Instructions for the task: Give a faithful, exact copy of all entries, minus the images.

(Keypoint text descriptions)

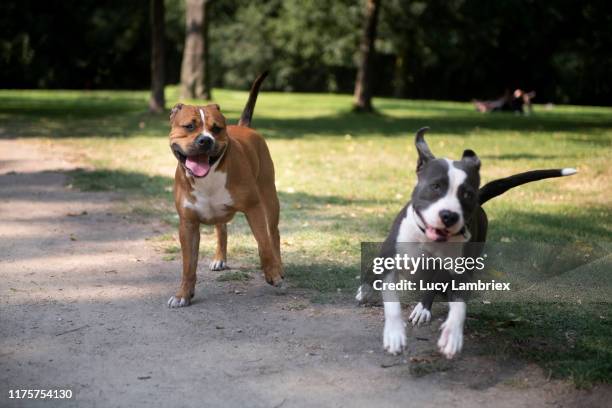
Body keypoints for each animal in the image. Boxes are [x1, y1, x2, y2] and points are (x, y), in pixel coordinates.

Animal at [167, 72, 282, 306]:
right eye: (189, 126)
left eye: (216, 128)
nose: (205, 140)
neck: (208, 177)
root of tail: (245, 126)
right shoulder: (188, 224)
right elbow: (188, 265)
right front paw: (183, 294)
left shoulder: (254, 208)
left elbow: (264, 243)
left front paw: (272, 273)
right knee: (222, 229)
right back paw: (220, 258)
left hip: (269, 198)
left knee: (273, 234)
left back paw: (280, 267)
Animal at [356, 127, 576, 356]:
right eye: (436, 186)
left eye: (467, 194)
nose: (449, 216)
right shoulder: (391, 256)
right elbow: (391, 300)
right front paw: (394, 333)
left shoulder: (458, 269)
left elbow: (456, 303)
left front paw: (450, 332)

Your solution:
Body keypoints for each animal in the image. Boxes are [x1, y1, x2, y2] and points are (x, y), in pixel coordinates.

Animal at [167, 72, 282, 306]:
right eye: (189, 126)
left eye: (216, 128)
nose: (205, 140)
neck: (208, 177)
root of tail: (245, 126)
right shoulder: (188, 224)
right elbow: (188, 265)
right front paw: (183, 294)
left shoulder: (254, 208)
left elbow: (264, 243)
left front paw: (272, 273)
right knee: (222, 229)
right back paw: (220, 258)
left hip: (269, 198)
left knee: (273, 234)
left back paw: (280, 267)
Animal at [356, 127, 576, 356]:
right eye: (436, 186)
left eye: (467, 194)
nose: (449, 216)
right shoulder: (391, 256)
right elbow: (391, 300)
right front paw: (394, 333)
left shoulder: (458, 269)
left elbow: (456, 303)
left front paw: (450, 332)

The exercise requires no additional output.